Exercise data

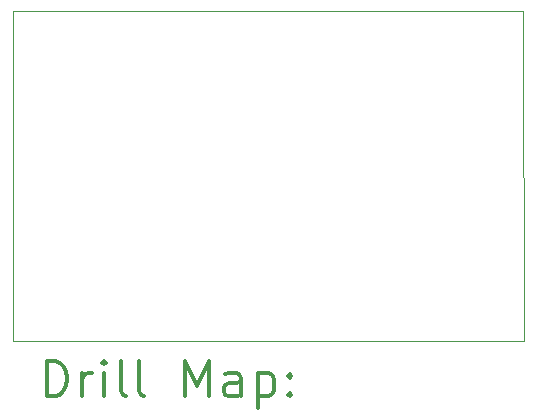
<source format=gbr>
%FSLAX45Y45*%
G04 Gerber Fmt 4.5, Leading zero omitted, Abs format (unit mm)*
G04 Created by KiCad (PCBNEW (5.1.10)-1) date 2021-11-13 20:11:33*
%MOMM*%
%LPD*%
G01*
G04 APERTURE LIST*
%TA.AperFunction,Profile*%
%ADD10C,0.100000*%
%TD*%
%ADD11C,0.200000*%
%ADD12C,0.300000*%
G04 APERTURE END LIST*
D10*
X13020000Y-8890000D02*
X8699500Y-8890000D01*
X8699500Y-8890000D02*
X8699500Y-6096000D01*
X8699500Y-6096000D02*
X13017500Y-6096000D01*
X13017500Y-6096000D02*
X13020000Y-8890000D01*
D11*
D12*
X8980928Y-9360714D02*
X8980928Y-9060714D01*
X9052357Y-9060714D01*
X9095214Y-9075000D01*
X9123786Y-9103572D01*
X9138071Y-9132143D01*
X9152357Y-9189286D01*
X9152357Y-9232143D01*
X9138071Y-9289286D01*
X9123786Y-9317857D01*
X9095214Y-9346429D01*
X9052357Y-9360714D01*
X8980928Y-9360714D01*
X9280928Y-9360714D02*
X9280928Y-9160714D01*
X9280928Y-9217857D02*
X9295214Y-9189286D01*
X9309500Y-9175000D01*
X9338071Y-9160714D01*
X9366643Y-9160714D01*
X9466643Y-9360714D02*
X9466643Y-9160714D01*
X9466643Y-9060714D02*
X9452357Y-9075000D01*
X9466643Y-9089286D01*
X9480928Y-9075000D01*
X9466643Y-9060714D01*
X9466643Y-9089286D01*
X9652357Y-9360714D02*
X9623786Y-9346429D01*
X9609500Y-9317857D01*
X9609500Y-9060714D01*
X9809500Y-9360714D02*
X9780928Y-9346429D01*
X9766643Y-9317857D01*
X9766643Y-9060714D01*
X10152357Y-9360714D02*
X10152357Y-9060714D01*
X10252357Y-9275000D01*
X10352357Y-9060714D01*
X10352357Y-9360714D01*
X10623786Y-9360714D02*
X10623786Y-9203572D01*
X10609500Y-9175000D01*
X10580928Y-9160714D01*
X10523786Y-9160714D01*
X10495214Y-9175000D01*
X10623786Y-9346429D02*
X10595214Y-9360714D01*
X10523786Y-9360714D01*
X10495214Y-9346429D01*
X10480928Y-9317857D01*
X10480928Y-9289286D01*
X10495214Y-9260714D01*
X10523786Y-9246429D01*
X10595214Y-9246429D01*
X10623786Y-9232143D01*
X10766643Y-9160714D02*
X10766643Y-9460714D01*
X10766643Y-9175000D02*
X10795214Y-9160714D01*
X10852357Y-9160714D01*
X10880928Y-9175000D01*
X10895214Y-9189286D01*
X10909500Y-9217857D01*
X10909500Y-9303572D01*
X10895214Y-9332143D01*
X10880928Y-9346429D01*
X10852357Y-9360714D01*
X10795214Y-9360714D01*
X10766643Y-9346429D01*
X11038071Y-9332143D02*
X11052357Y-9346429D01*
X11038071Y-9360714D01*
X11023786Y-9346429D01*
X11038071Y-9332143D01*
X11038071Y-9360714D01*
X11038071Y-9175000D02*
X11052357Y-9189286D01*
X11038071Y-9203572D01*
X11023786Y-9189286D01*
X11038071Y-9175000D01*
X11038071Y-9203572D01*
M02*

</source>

--

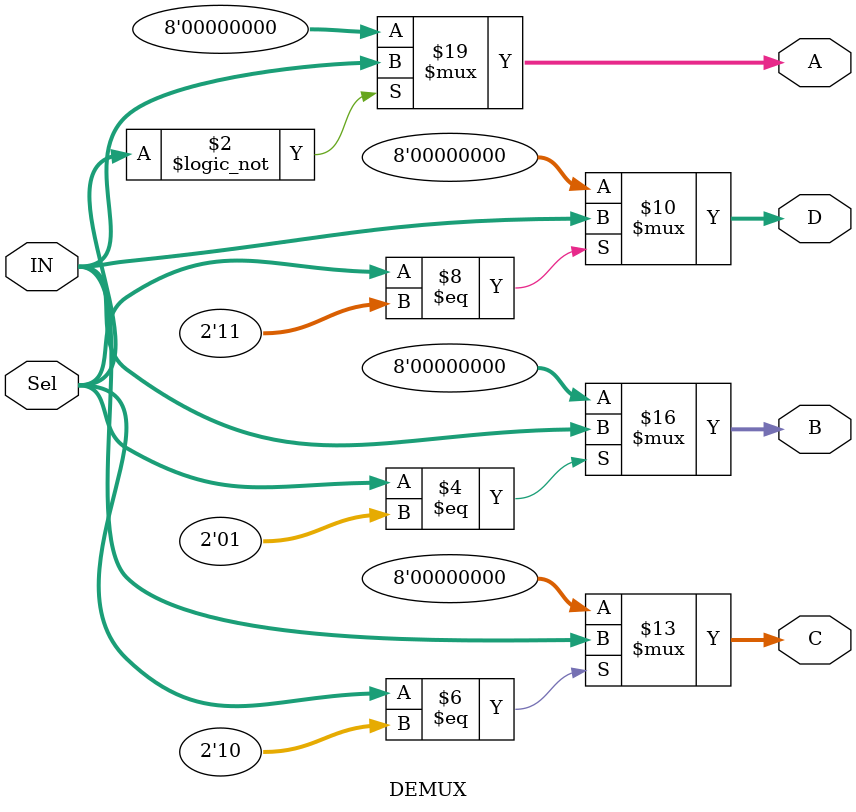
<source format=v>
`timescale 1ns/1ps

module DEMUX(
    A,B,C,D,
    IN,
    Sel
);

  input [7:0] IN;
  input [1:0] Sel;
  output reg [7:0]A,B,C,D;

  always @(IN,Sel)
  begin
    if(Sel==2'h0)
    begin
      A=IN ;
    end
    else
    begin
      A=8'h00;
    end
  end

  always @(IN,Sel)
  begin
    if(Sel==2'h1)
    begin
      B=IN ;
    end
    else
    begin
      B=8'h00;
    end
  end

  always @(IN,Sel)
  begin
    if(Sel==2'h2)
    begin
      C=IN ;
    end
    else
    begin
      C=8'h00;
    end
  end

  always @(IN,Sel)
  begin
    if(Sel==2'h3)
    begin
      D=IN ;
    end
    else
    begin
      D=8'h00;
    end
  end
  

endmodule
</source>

What is required
In the entries above, find each line with "format" and copy it.

Response
<source format=gbr>
G04 Gerber Fmt 4.5, Leading zero omitted, Abs format (unit mm)*
<source format=v>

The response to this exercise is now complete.